Celesté Martinez, whose United for a New Economy Colorado has worked with 9to5 and others on some of the legislation, said “the purple nature of our Capitol” had in the past stymied earlier versions of some of the bills that became law this session. But she and others say it wasn’t just the blue wave that made the difference in 2019. It was people like Wright, increasingly pressing politicians as the affordability gap puts pressure on more and more families.
Cathy Alderman, vice president of communications and public policy for Colorado Coalition for the Homeless, said groups like hers didn’t have to paint a picture of a housing crisis for lawmakers.
“Everybody’s hearing it at their door,” she said.
The business community is listening as well, said Nancy Burke, who is vice president of government and community affairs for the Colorado Apartment Association and the Apartment Association of Metro Denver.
“I know people have been anxious about housing prices, rent prices,” she said.
The Colorado Apartment Association supported measures such as the law expanding housing tax credits. Burke also applauded the application fee measure, saying it would help ensure renters and landlords knew what was expected of them.
Landlords and tenants clashed over some proposals that nonetheless passed. Among those was HB19-1309, the one creating a program for resolving disputes between mobile homeowners and the landlords from whom they rent plots.
Tawny Peyton, executive director of the Rocky Mountain Home Association, and Deborah Wilson, a lawyer who has represented manufactured home communities in Colorado for over 25 years, said in an email to Denverite that they believed provisions in HB19-1309 reduced business owners’ rights and increased their costs. But they acknowledged the measure provided additional protections for mobile home owners by giving them more time to move or sell their homes if they are evicted. They said the industry would work next session to refine the law.
“If lawmakers are looking for solutions to the affordable housing crisis, adding additional costs and burdens to providers only discourages growth and participation in this space,” Peyton and Wilson said in their joint statement. “Supply is the key to affordable housing and we’d love to work with communities and the legislature to promote more use of manufactured housing as a progressive means of assuring access to housing at an affordable price.”

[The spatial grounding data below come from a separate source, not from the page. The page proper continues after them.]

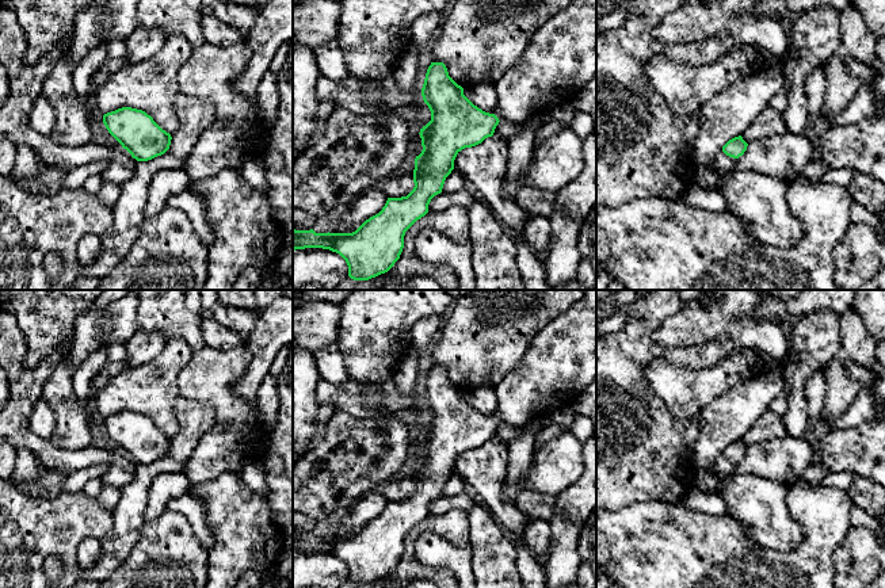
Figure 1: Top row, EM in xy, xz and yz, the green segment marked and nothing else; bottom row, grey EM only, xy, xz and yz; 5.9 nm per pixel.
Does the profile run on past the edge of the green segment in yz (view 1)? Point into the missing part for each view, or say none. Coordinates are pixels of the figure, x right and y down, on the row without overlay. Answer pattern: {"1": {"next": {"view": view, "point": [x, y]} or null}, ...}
{"1": {"next": {"view": "yz", "point": [721, 466]}}}

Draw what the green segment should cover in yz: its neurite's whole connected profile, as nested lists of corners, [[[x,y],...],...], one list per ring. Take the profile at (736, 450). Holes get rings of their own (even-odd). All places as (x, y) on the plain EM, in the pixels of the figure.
[[[741,439],[729,443],[722,453],[716,458],[709,473],[717,476],[729,476],[736,470],[736,463],[744,458],[748,447]]]

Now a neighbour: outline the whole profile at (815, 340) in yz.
[[[819,310],[801,316],[796,325],[790,325],[790,354],[783,367],[783,378],[789,389],[789,409],[783,416],[787,436],[804,438],[810,427],[804,396],[809,377],[824,370],[839,354],[840,316],[829,310]]]

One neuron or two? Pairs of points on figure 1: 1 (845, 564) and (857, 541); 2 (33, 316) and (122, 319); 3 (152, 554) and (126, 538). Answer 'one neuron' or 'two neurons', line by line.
1: one neuron
2: two neurons
3: two neurons

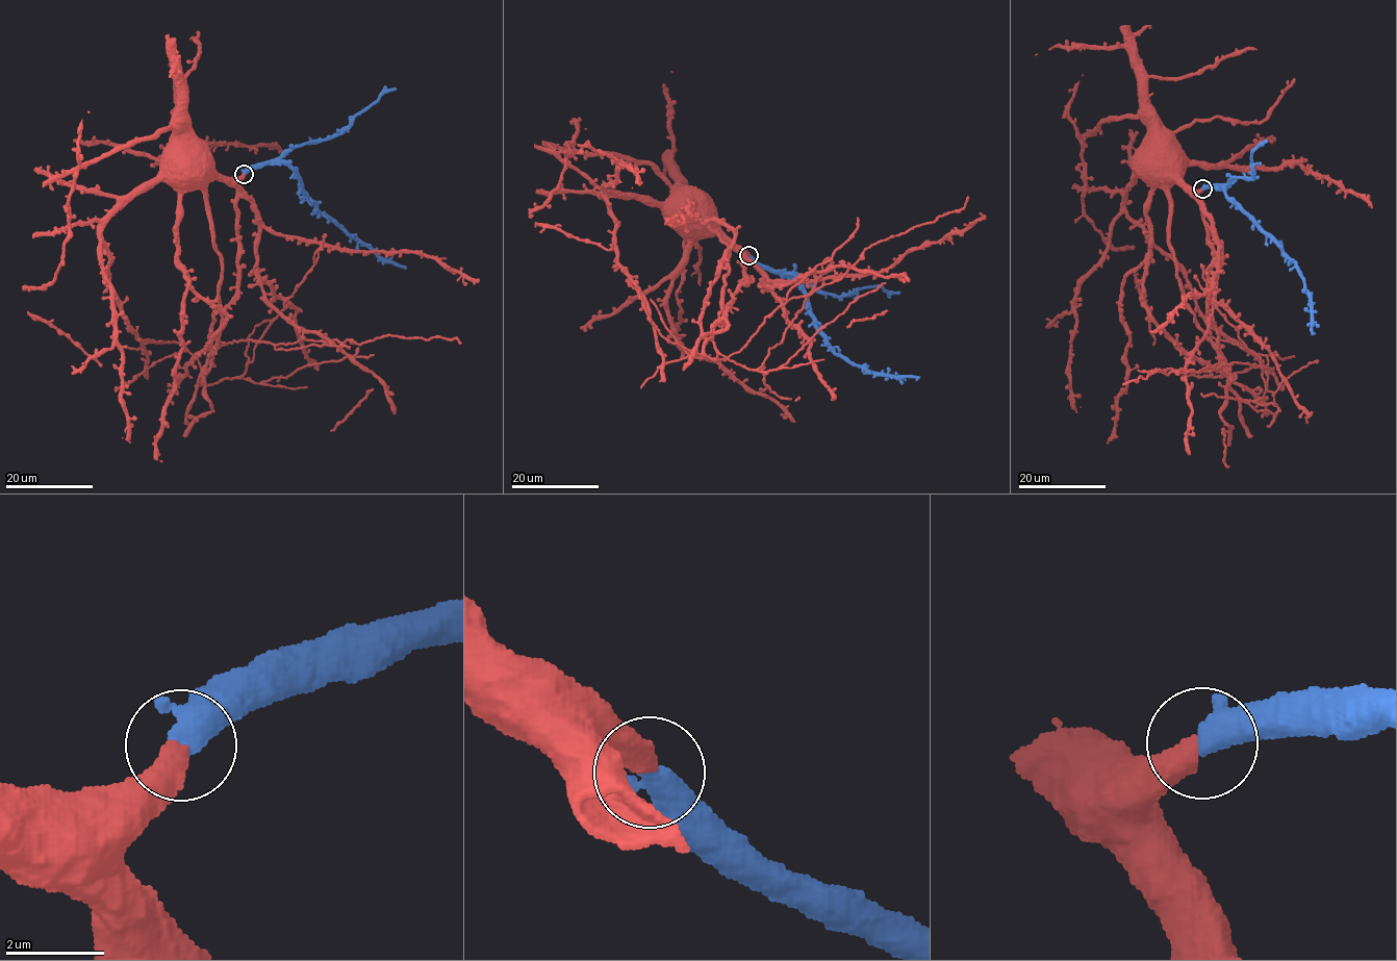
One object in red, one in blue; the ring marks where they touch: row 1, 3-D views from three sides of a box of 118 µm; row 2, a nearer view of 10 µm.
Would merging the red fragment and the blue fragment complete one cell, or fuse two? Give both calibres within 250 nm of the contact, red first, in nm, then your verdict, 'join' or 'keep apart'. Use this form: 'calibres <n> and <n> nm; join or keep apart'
calibres 480 and 550 nm; join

A measure landlords staunchly opposed, SB19-225, stalled this session. Proponents acknowledged they did not have the votes among Democrats to topple Colorado’s nearly four-decade-old prohibition against rent control.
SB19-225, to “Authorize Local Governments To Stabilize Rent,” did not set a state standard. Instead, it would have allowed local authorities to decide for themselves whether to enact caps on how much rents could rise or to require developers to include rent-controlled units in new projects. The Colorado Apartment Association had argued rent control would drive developers and investors from Colorado’s rental market, and said decreasing supply was no way to respond to the housing crisis.
“Even that this bill has been introduced, even though it died, that’s scary for an investor,” Burke said.
Lawmakers and advocates say they’ll try again on rent stabilization next session. Bill writers encouraged by their success this year are also likely in the next to look at capping late fees charged to tenants who are behind on the rent, and for ways to increase the supply of alternatives to shelters such as tiny home villages.
“We are moving in a more progressive direction,” UNE’s Martinez said.
Burke said she would be pressing for creative, voluntary ways to increase housing supply. She’s suggested, for example, a statewide version of a subsidy program in Denver aimed at getting families earning below the area median income into market-rate apartments that are standing vacant.